The only remotely satisfying thread concerns a black television producer (Terrence Howard) and his light-skinned wife (Thandie Newton). The couple is stopped by Dillon and Phillippe for committing an act of vehicular sodomy. She rightfully accuses the cops of pulling her over due to what they perceived as a white woman orally gratifying the big, black enemy. While frisking Newton, pent-up Dillon digitally penetrates the suspect. Howard, wanting only to avoid bad publicity and jail time, overlooks the violation in exchange for their freedom. But don’t think for one second that Haggis is going to miss an opportunity to throw logic to the wind by having both cops accidentally (and conveniently) meet up with the couple in subsequent reels. Happenstance litters the film’s second half. In less than 24 hours, Phillippe manages to absorb just enough of Dillon’s racist hate to go from saving Howard from an almost certain firing squad to killing a black hitchhiker, who conveniently turns out to be Cheadle’s gangbanging brother. Oh brother!

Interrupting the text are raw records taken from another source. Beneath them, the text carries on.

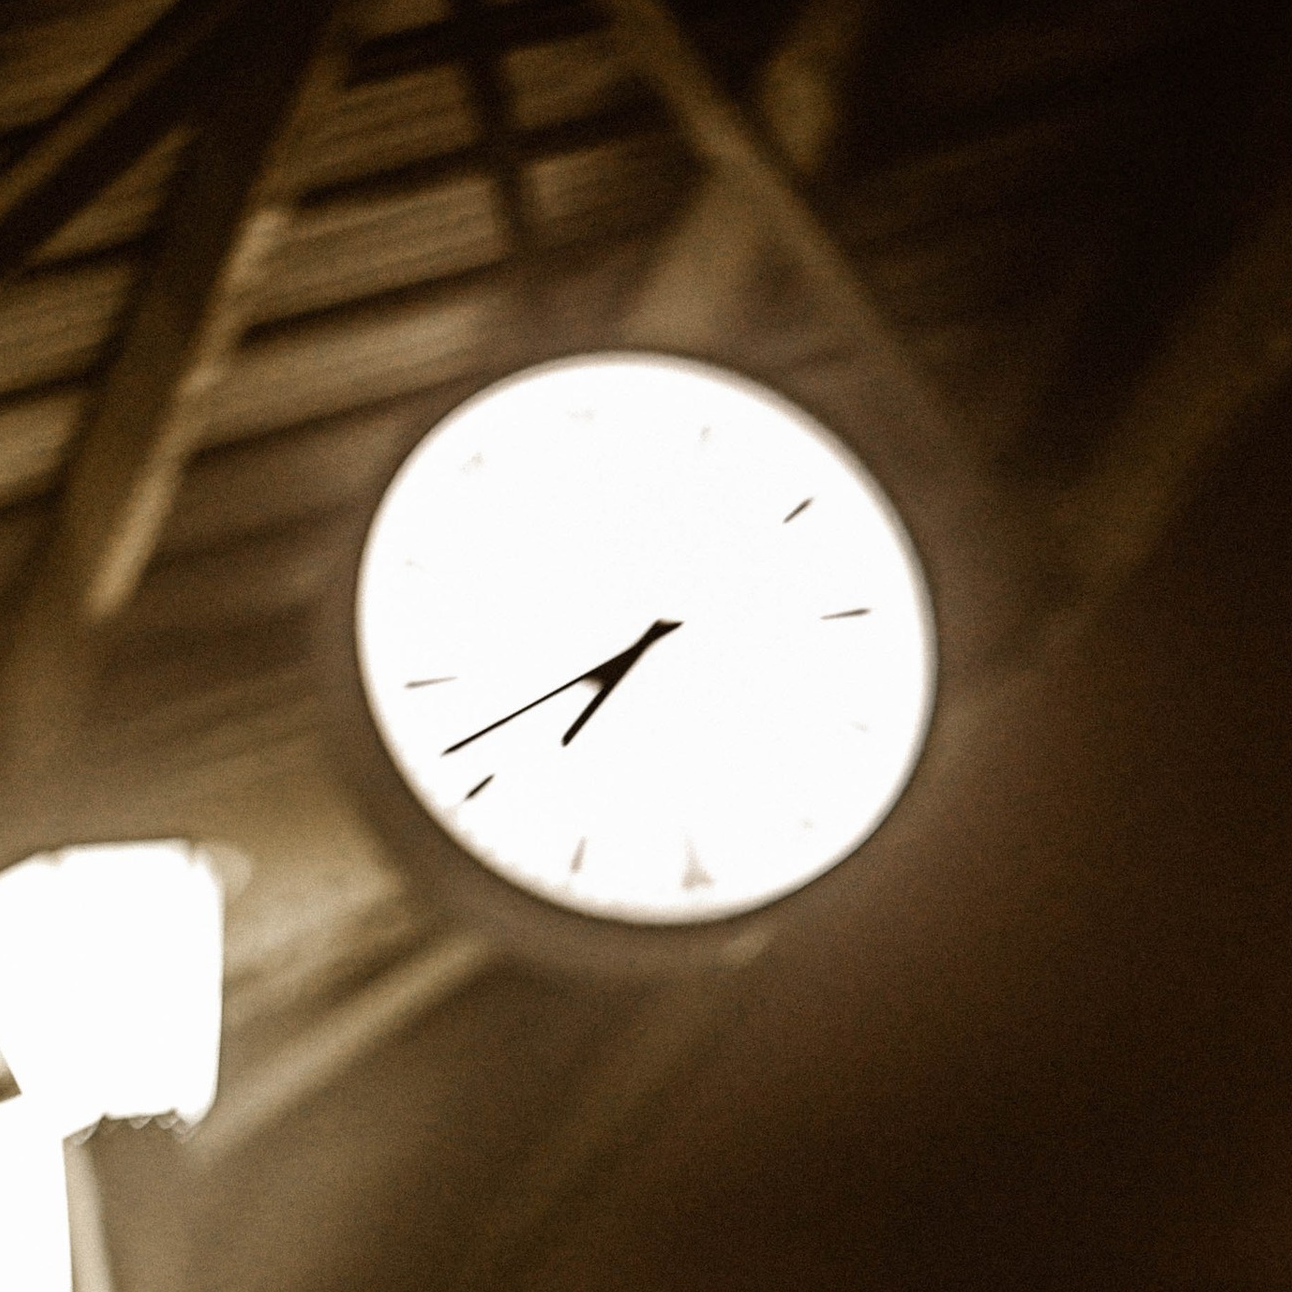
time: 7:42
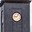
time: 9:07
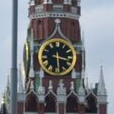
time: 3:29
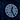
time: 12:24
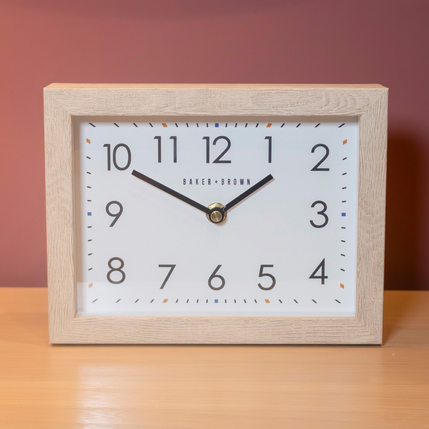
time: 1:50
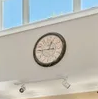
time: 12:45
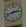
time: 2:42
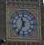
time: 11:35
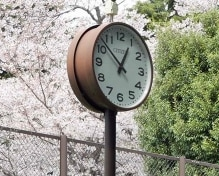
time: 12:52
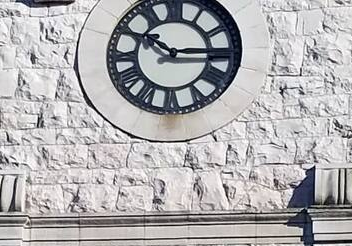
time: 10:14
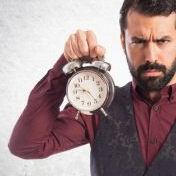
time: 9:23
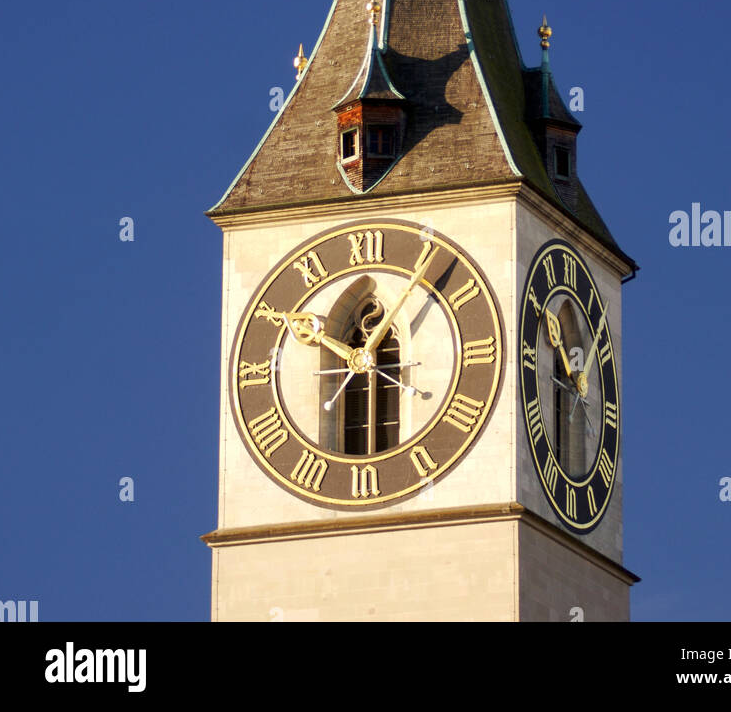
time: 10:07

Even the nicest of characters can’t help but hate in the end. Loretta Devine is the hospital worker who gets an earful of Dillon’s racial angst. During a phone conversation, he learns that her name is Shaniqua. “That figures,” he snarls into the receiver, causing the offended black woman to slam the phone down. The last shot in the film finds Shaniqua, absent since reel two, involved in a fender-bender and hurling racial epithets at a Chinese driver.

As with Million Dollar Baby’s Mo Cuishle, Haggis delivers another, even more precious little angel. The noble locksmith’s daughter sleeps under the bed for fear of stray bullets like those in the old neighborhood. The Persian shopkeeper, inexplicably assigning blame for a break-in on Pena’s smithing skills, decides to test out his new gun. Daddy’s little girl pretends to be a Bible and blocks the bullet. Don’t worry folks! The reveal that the box the bullets came in was marked “blanks” was so quick, that if you looked at your watch, you’d miss the insert shot.

On my way out of the press screening, I recall holding back rage when a cheery publicist asked for a flash reaction. In a moment worthy of Criswell, I predicted that a worse film would not be released in 2004, and that future events such as this would reveal a Best Picture winner in the future. Do yourself a favor and download the Cronenberg.